"It was imprudent of us, in the first place, to become authors. We could have ecome something regular, but we managed not to.
We were lucky, but we were also determined." Roy Blount Jr
"I don’t change the facts to enhance the drama. I think of it the other way round, the drama has got to fit the facts,
and it’s your job as a writer to find the shape in real life." Hilary Mantel
Thursday, January 28, 2010
Commentary & Conversation
A couple of days ago I received notice that Haloscan, the comments widget I've used for years, will cease to exist on February 11. This is extremely unsettling news, coming at a most inconvenient time. I've investigated Echo, the paid replacement of Haloscan. Don't much like it. User comments are not encouraging. I considered signing on with a yearly subscription--I'd gladly pay 10 bucks to buy a only few more months to figure out what to do. My priorities right now are my legislative responsibilities (it's the busy season), my novel, diocesan commitments, my personal life (all the stuff I mostly don't share here), and being a supportive and available friend. Depending on the day, the hierarchy of importance changes.
But...did I say I really don't like Echo?
I've customised my original Blogger template to the point that I don't think I can easily resurrect the Blogger comment feature. Even if I could, I can't import my archive of Haloscan comments. I've looked into Wordpress as an option, I think I can import Haloscan. Not sure about the Blog template. My author website host has blogging software but I've never used it. Getting up to speed with it or with Wordpress would be extremely time-consuming during weeks when I have not a moment to spare.
My investigations turned up the interesting fact that some Blogger/Haloscan folk are cutting and pasting their archives of visitor comments directly into the old blogposts to preserve them. That's an easy workaround...except that I've written over 1000 posts here. And while my comments section doesn't begin to reflect actual visitor numbers, just opening up the majority of my posts to insert the comments is a mind-boggling operation. Especially right now. Even if I did it selectively. There's a chance I could harvest my archive from the Haloscan website (while it still exists) and save the comments in a document and export them at a later date, over time.

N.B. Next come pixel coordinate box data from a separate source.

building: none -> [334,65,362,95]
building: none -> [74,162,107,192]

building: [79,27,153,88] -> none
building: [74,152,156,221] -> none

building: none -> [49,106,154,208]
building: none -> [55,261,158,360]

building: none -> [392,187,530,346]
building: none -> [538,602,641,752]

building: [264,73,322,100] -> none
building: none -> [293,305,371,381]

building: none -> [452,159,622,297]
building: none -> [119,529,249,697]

It's hard for me to put into words how greatly I value the comments I receive here. I've never cared about the volume or frequency of comments, but I do cherish every single one. They provide the connection with my blog visitors, and create a sense of community and friendship that is, for me, extremely important. I have been touched and oh, so grateful for things people said in times of joy (progress on the book, election or re-election, birthdays, anniversaries, achievements) or sadness (loss of a pet or family member or close friend). I share with you my activities, thoughts, my photos, my dogs' antics, my gardens, my lake views, and when you reply it becomes a conversation.

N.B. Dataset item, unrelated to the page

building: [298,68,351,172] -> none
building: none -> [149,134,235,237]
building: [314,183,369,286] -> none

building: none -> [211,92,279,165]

The prospect of losing the record of that conversation on a date certain makes me want to weep. I remind myself that the internet is both permanent and ephemeral. Blogs I used to read regularly have vanished without a trace. Others remain, dormant for years, preserved in amber.
Going with Haloscan was a calculated risk for me and a lot of others. I wish I'd received the announcement sooner...apparently the changeover has been known since December. I can't explain why I am the last to know.
I'm not sure what to do about the archive. I'm not sure what I can do in the time left.
I'll keep up my investigations, hoping for quick and not-to-complicated solution. But I have to admit my optimism is waning.
So all I'll say for now is thank you, thank you to everyone who responds to my postings. There will most certainly be a platform for comments in the future...but I have no idea what will happen with all those meaningful ones from the past.